In the secure env we:
-
Generate, encrypt and upload the credit cards dataset to the Azure blob storage. In this workshop, it’s a publicly accessible blob containing only the encrypted dataset.
-
Install and configure Trustee with the key used in the previous point. In this workshop, Trustee is running in the same untrusted cluster but it shouldn’t.
These two steps above are already prepared for you, no need to do anything at this point.
The Workflow
This is the sequence of operations that happen inside the container:
-
The fraud-detection container starts.

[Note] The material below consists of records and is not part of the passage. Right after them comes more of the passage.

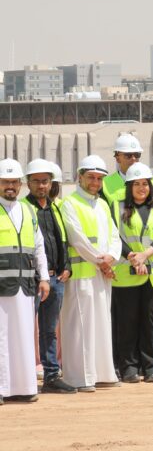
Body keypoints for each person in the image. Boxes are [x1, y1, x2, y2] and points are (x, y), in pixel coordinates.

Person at [60, 155, 121, 392]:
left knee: (101, 324)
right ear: (80, 177)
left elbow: (114, 236)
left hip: (100, 275)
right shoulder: (70, 203)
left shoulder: (103, 204)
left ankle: (103, 373)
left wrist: (112, 257)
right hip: (81, 275)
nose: (95, 182)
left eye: (99, 178)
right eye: (91, 177)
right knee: (81, 327)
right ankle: (81, 378)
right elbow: (78, 240)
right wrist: (102, 262)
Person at [108, 162, 153, 383]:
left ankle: (150, 366)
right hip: (126, 274)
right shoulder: (116, 208)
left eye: (145, 184)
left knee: (150, 321)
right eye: (136, 184)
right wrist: (134, 258)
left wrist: (145, 255)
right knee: (127, 322)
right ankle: (129, 367)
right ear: (129, 186)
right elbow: (115, 236)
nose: (142, 188)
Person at [0, 160, 50, 403]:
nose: (10, 186)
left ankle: (25, 387)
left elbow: (38, 247)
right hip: (1, 286)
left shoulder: (29, 211)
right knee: (1, 338)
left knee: (24, 336)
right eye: (5, 182)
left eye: (13, 182)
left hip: (26, 284)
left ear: (20, 184)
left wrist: (45, 278)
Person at [26, 159, 74, 394]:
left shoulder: (55, 207)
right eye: (36, 181)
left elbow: (61, 239)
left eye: (45, 181)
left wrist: (67, 265)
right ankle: (23, 376)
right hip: (34, 280)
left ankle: (52, 375)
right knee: (25, 329)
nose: (41, 185)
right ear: (28, 183)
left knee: (49, 329)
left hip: (57, 279)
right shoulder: (25, 208)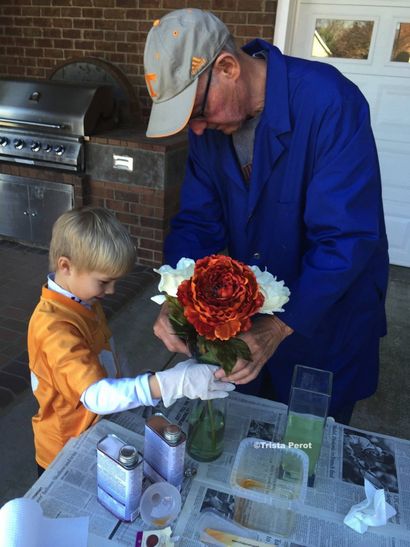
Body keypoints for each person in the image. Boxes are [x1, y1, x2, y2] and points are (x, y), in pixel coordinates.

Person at [143, 8, 389, 424]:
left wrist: (278, 327)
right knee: (247, 448)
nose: (196, 130)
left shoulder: (330, 102)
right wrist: (176, 299)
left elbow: (346, 239)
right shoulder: (210, 129)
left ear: (227, 67)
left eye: (198, 112)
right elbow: (198, 223)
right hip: (247, 325)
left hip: (326, 321)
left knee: (305, 451)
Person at [28, 207, 234, 474]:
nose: (112, 290)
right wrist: (168, 383)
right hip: (64, 450)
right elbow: (96, 396)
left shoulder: (82, 299)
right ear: (65, 266)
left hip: (98, 429)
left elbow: (106, 357)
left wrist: (143, 387)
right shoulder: (53, 326)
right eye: (104, 282)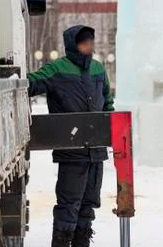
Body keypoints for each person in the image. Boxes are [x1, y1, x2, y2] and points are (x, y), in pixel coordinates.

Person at [28, 25, 114, 247]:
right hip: (72, 150)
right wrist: (17, 80)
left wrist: (109, 127)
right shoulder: (58, 69)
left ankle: (82, 243)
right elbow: (32, 83)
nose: (89, 46)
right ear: (73, 44)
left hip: (96, 150)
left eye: (91, 42)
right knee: (69, 204)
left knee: (89, 204)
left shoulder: (97, 69)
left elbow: (107, 100)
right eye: (85, 42)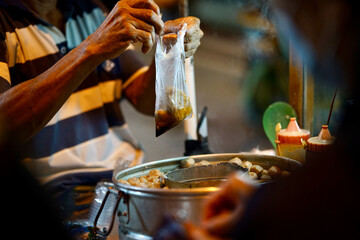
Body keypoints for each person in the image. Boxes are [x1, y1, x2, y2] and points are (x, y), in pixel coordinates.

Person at [0, 0, 203, 220]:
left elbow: (144, 100)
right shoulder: (4, 22)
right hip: (59, 196)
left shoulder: (92, 11)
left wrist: (170, 50)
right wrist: (93, 47)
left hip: (123, 181)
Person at [179, 0, 359, 239]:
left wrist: (268, 209)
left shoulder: (323, 190)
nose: (284, 25)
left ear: (331, 13)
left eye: (286, 10)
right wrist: (258, 199)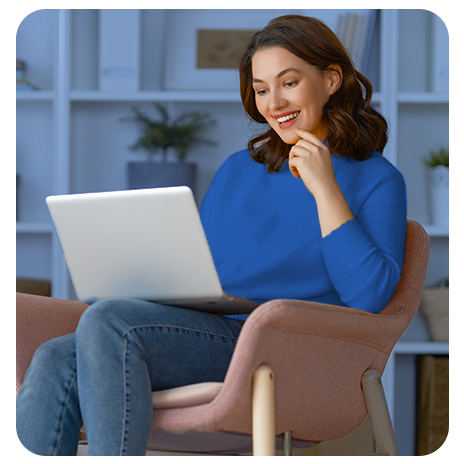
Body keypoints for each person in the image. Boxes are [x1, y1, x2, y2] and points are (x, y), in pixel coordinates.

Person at [16, 15, 407, 455]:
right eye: (261, 89)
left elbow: (370, 295)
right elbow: (205, 272)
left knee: (109, 323)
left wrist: (324, 187)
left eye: (289, 82)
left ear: (331, 79)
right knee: (54, 356)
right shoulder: (240, 170)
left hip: (284, 350)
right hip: (208, 333)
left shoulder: (377, 179)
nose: (274, 102)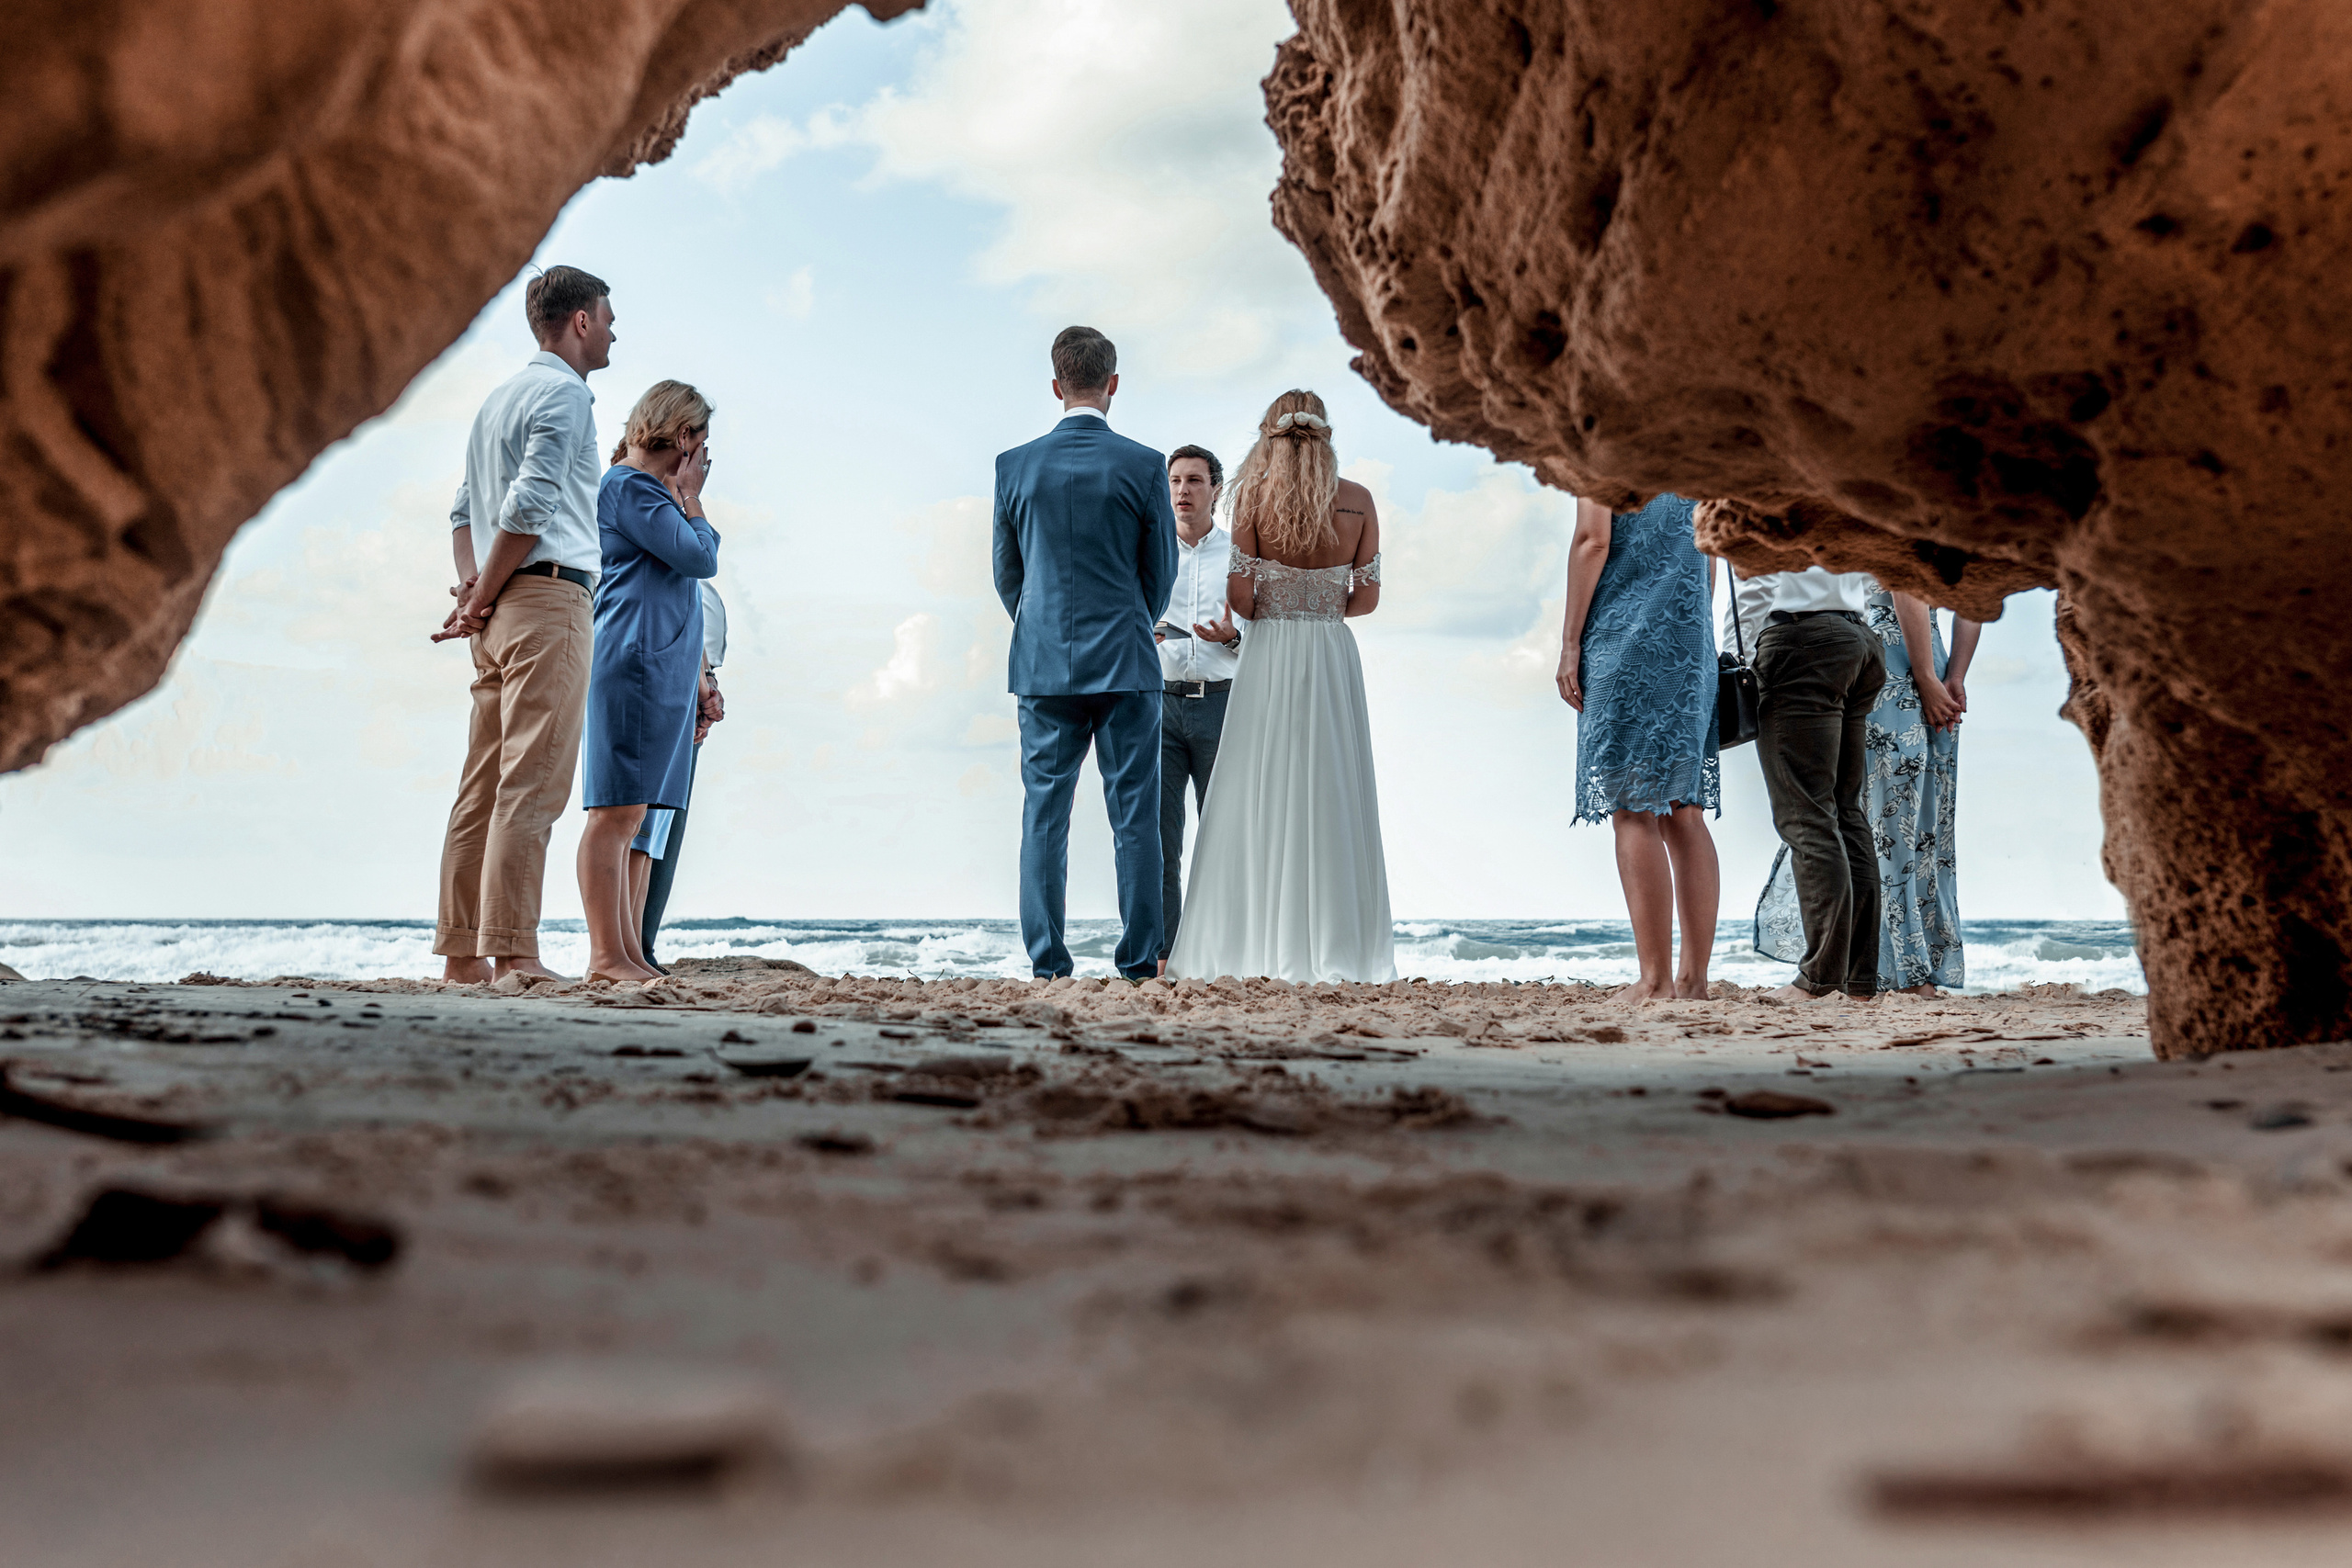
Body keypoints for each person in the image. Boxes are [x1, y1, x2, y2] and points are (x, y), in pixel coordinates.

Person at [1166, 390, 1395, 984]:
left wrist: (1278, 604)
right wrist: (1319, 605)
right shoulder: (1359, 501)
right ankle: (1337, 946)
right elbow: (1366, 599)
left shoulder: (1253, 498)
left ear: (1270, 437)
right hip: (1329, 652)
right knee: (1331, 788)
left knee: (1259, 787)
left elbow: (1241, 599)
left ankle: (1257, 944)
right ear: (1326, 435)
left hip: (1269, 652)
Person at [430, 265, 614, 984]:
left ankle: (463, 957)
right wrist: (480, 592)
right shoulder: (565, 395)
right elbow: (531, 506)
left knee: (482, 783)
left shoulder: (497, 399)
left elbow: (463, 511)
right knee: (531, 782)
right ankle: (515, 954)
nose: (613, 333)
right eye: (607, 319)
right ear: (581, 321)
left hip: (499, 608)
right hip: (546, 599)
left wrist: (475, 589)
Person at [992, 326, 1178, 981]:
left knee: (1044, 817)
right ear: (1113, 384)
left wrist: (1043, 626)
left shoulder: (1013, 466)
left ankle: (1049, 965)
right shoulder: (1144, 464)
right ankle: (1139, 963)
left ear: (1056, 385)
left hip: (1043, 664)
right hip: (1126, 659)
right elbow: (1160, 571)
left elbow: (1007, 575)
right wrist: (1132, 621)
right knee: (1136, 820)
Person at [1756, 583, 1982, 993]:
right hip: (1928, 656)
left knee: (1878, 819)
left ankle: (1895, 972)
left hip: (1895, 659)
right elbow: (1976, 599)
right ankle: (1900, 968)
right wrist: (1954, 675)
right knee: (1920, 821)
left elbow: (1905, 584)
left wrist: (1925, 678)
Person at [578, 381, 720, 984]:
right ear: (684, 436)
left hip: (659, 664)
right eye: (703, 442)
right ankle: (606, 956)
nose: (705, 456)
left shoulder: (648, 492)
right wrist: (692, 499)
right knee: (615, 813)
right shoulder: (631, 487)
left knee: (634, 815)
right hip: (633, 660)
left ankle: (628, 952)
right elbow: (700, 558)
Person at [1555, 493, 1721, 1001]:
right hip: (1691, 640)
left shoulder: (1601, 456)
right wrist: (1690, 622)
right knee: (1684, 813)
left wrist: (1569, 643)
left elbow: (1593, 541)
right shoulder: (1704, 457)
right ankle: (1692, 981)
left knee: (1632, 811)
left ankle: (1654, 982)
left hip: (1626, 635)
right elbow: (1711, 551)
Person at [1734, 563, 1886, 1002]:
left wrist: (1736, 657)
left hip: (1801, 640)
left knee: (1806, 815)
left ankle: (1820, 980)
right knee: (1845, 811)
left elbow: (1756, 576)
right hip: (1857, 637)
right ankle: (1856, 981)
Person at [1155, 445, 1243, 976]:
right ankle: (1164, 954)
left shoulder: (1238, 555)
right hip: (1159, 706)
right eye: (1175, 481)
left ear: (1216, 488)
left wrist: (1232, 638)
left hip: (1222, 705)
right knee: (1161, 840)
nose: (1183, 490)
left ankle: (1220, 955)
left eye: (1194, 480)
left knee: (1222, 839)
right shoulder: (1148, 550)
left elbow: (1260, 635)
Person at [634, 580, 729, 973]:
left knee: (664, 829)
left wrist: (707, 686)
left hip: (694, 676)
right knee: (641, 826)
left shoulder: (694, 576)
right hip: (665, 673)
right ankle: (630, 947)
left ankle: (641, 945)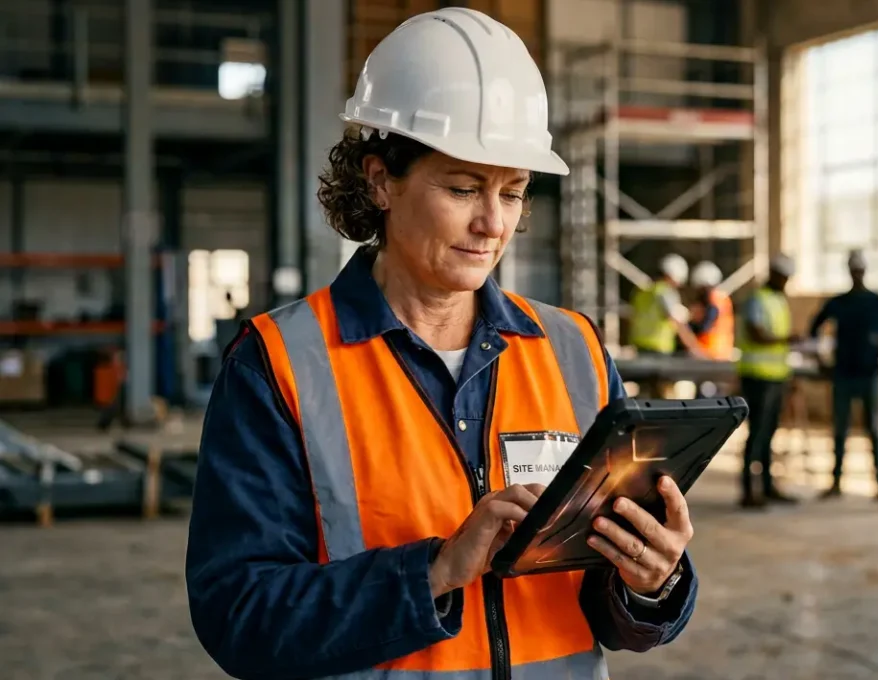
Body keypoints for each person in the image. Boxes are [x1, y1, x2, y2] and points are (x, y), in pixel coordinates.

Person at [184, 10, 698, 680]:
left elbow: (605, 605)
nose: (492, 224)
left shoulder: (573, 349)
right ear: (380, 180)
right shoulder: (279, 363)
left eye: (512, 193)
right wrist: (435, 571)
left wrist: (651, 581)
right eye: (463, 188)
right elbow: (240, 615)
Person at [807, 250, 878, 503]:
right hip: (843, 374)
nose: (856, 275)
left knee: (875, 430)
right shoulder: (839, 303)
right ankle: (836, 482)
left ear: (864, 272)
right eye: (853, 270)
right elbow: (814, 329)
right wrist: (822, 360)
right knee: (840, 431)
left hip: (870, 375)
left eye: (859, 270)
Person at [735, 254, 799, 509]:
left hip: (776, 377)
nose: (785, 282)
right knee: (757, 435)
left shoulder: (778, 300)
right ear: (773, 274)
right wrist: (786, 340)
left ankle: (768, 486)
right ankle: (749, 490)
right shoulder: (756, 299)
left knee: (769, 434)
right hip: (757, 377)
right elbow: (756, 333)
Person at [629, 253, 707, 357]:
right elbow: (677, 322)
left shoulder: (643, 291)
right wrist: (694, 348)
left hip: (639, 346)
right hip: (659, 349)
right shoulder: (665, 292)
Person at [687, 260, 735, 360]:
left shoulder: (713, 301)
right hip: (722, 352)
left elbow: (705, 326)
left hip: (708, 352)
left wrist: (686, 325)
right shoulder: (723, 298)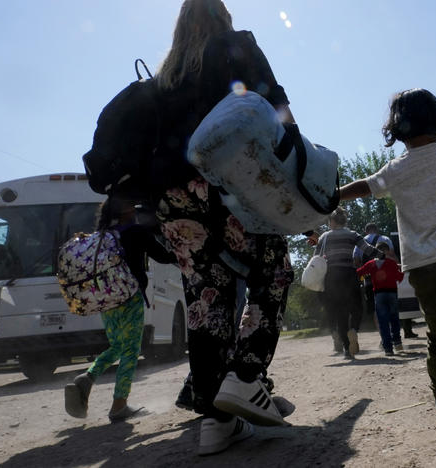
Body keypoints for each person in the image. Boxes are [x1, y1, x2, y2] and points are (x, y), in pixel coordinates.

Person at [154, 0, 295, 455]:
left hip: (172, 198)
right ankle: (247, 376)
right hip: (228, 184)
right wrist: (295, 167)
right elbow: (278, 111)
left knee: (204, 300)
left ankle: (216, 423)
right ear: (223, 17)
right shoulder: (238, 47)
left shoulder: (166, 77)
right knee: (271, 274)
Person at [339, 88, 436, 453]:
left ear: (396, 127)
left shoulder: (396, 169)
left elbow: (364, 187)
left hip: (423, 267)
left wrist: (330, 194)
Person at [64, 194, 175, 423]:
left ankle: (87, 377)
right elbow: (164, 257)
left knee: (117, 346)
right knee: (130, 351)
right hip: (130, 298)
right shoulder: (136, 232)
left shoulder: (102, 237)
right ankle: (119, 405)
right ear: (126, 211)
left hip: (107, 300)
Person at [314, 207, 383, 359]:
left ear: (332, 221)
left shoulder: (324, 237)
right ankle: (354, 330)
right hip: (349, 274)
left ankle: (347, 349)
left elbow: (316, 258)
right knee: (357, 307)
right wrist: (382, 255)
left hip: (332, 277)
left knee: (340, 313)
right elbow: (367, 249)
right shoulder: (352, 234)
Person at [356, 242, 404, 356]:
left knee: (383, 322)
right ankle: (397, 343)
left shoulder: (371, 264)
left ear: (375, 252)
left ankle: (388, 349)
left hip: (379, 294)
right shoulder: (392, 263)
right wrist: (401, 269)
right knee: (394, 319)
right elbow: (399, 278)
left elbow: (359, 273)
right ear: (387, 251)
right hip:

The model is already part of the container image.
-
The container tries to understand, via env variables, if the dataset that it has to download is encrypted or not.
-
If the right env is set, it will expect to find a decryption key and blob storage URL mounted somewhere to download & decrypt the dataset.
-
Otherwise it goes into "default" mode, using pre-existing data.
-
-
Once the transactions data is downloaded and loaded into memory, the model inspects one by one each transaction and prints the likelyhood of a fraud.
This is an example podspec for the fraud-detection example workload:
apiVersion: v1
kind: Pod
metadata:
name: fraud-detection
namespace: default
spec:
initContainers:
- name: fetch-secret
image: quay.io/<INSERT_YOUR_IMAGE_HERE>:latest
command:
- /bin/sh
- -c
- |
curl -sf https://<INSERT_YOUR_URL_HERE>/dataset_key -o /app/downloaded_keys/dataset_key
echo "Downloaded decryption key"
volumeMounts:
- name: downloaded-keys-volume
mountPath: /app/downloaded_keys
containers:
- name: fraud-detection
image: quay.io/confidential-devhub/signed/fraud-detection:latest
env:
- name: DECRYPTION_KEY_PATH
value: /app/downloaded_keys/dataset_key
securityContext:
privileged: false
allowPrivilegeEscalation: false
runAsNonRoot: true
runAsUser: 1001
capabilities:
drop:
- ALL
seccompProfile:
type: RuntimeDefault
volumes:
- name: downloaded-keys-volume
emptyDir: {}
Such application does not depend on CoCo, and it’s not written to specifically run with Trustee. The difference will be on how such decryption key and Azure storage URL are available to the application.